| TEKS DOKUMEN |
Apa yang kita lihat
Whoa, hae haaalo teman-teman.
Tadi gue abis bimbingan pertama, ceilah, akhirnya kayak mahasiswa beneran juga gue huhu
Jadi tadi gue kelar bimbingan maghrib-maghrib, niatnya mau ngajak temen sekalian aja bukber cuman ternyata oh ternyata dia sudah ada yang jemput. Akhirnya gue buka ajalah sama mamang mamang kopi depan fakultas.
Ketika gue sedang menanti dijemput (ama abang gojek lah ya udh jelas) gue melihat keramaian di timeline gue. Sebenernya udah dari kemarin, cuman TLnya nggak gue scroll dengan telaten dan penuh cinta (ok sip). Jadi gue gak engeh kalo ada keriweuhan yang sedang memuncak di timeline gue.
Hadeuh, dari segala keriweuhan dunia pertwitteran, membuat gue melihat bahwa fenomena media sosial ini semakin tahun semakin complicated.
Orang-orang makin kesini makin aja menjadikan perspektifnya sebagai kesimpulan buat seluruh permasalahan-permasalahan yang ada, bukan cuma di media sosial sih, cuman buat gue hal ini sering terjadi di media sosial.
Gue gak mau bilang si A atau si B salah, gada urusan juga, emangnya gue juri dangdut akademi. Lagipula gue juga gak tau masalah lengkap dan kenyataannya, kan? Apapun bisa buat diotak atik. Kadang apa yang kita liat beda sama kenyataan, meski kita merasa benar. Karena benar buat kita belum tentu benar buat orang lain, kan?

| INFORMASI YANG DITAMPILKAN |
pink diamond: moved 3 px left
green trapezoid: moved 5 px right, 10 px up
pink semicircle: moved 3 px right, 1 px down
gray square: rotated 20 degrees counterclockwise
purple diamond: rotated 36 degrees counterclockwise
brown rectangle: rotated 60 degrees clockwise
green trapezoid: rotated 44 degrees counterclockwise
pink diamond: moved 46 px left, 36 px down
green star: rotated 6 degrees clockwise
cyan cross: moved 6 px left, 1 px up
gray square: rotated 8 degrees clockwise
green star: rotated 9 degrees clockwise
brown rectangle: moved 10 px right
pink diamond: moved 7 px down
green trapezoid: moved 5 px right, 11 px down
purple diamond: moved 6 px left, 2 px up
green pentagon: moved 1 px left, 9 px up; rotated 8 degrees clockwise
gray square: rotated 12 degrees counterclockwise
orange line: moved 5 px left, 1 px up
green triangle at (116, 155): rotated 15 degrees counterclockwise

| DAFTAR TUGAS |
1. Tuliskan dengan persis bagian dari tulisan tentang keriweuhan media sosial yang dibuka oleh kata-kata yang memuat "Hadeuh, dari segala" dan ditutup dengan "orang lain, kan?".
2. Lanjutkan tulisan tentang keriweuhan media sosial itu mulai dari titik tulisan tersebut berhenti.

| JAWABAN |
1.
Hadeuh, dari segala keriweuhan dunia pertwitteran, membuat gue melihat bahwa fenomena media sosial ini semakin tahun semakin complicated.
Orang-orang makin kesini makin aja menjadikan perspektifnya sebagai kesimpulan buat seluruh permasalahan-permasalahan yang ada, bukan cuma di media sosial sih, cuman buat gue hal ini sering terjadi di media sosial.
Gue gak mau bilang si A atau si B salah, gada urusan juga, emangnya gue juri dangdut akademi. Lagipula gue juga gak tau masalah lengkap dan kenyataannya, kan? Apapun bisa buat diotak atik. Kadang apa yang kita liat beda sama kenyataan, meski kita merasa benar. Karena benar buat kita belum tentu benar buat orang lain, kan?

2.
Yang pasti gue melihat bahwa beberapa atau malah banyak orang saat ini merasa lebih baik dari orang lain.
Menganggap bahwa orang lain levelnya berada di bawah dia. Bahkan bahayanya merasa bahwa dosa orang lain lebih banyak dari dosanya.
Iya gue lagi ngomong sama diri sendiri kok. Sumpadah.
Kadang ketika kita ribut-ribut dan membiarkan orang lain (yang gak berkepentingan) untuk menonton malah jadi lebih bahaya.
Bisa aja masalah yang harusnya kelar anatara kita dan pihak sebelah malah jadi runyem gara-gara ada pihak ketiga.
Bukannya ngademin malah ngomporin. Pantes mleduk dah.
Maka dari itu, beberapa tahun terakhir ini gue lebih seneng ngediemin orang yang lagi emosional. Ketika gue rasa dia udah out of control, disaat itulah gue harus diemin. Bukan karena apa-apa sih. Gue cuma males aja ngasih ruang ke orang lain (yang emang gada urusan) buat masuk dan ngerusuh. Karena yakinlah, meski gak semua orang begitu cuman pasti ada orang-orang yang mencari celah untuk membakar emosi orang lain.
Ketika gue rasa si pihak sebelah udah mulai tenang dan bisa diajak komunikasi dengan waras, barulah gue berupaya menyelesaikan. Hal tersebut berlaku juga ke diri gue. Kadang, kalo lagi kalut, atau ngerasa lagi nggak waras, gue biasa narik diri dulu dari lingkungan (yang buat kalut), tapi bukan untuk waktu yang lama, hanya satu dua hari, gue gak mau karena ketidawarasan gue dalam menangggapi masalah, yang ada malah membuka celah orang lain untuk menjadi sutradara dalam masalah gue.
Lah terus hubungannya apa orang-orang tubir di medsos dengan gambar kucing diatas?
Ya adalah!
Hubungannya gini, ketika ada banyak orang lain yang menyaksikan perdebatan atau pertengkaran lo, maka akan banyak point of view atau perspektif yang muncul. Kayak sebuah kejadian yang akan difoto bisa aja diambil dari angle yang berbeda-beda, yang kemudian dikemas dengan berbeda, padahal kejadian real-nya mah sama aja. Intinya bumbunya lah yang beda.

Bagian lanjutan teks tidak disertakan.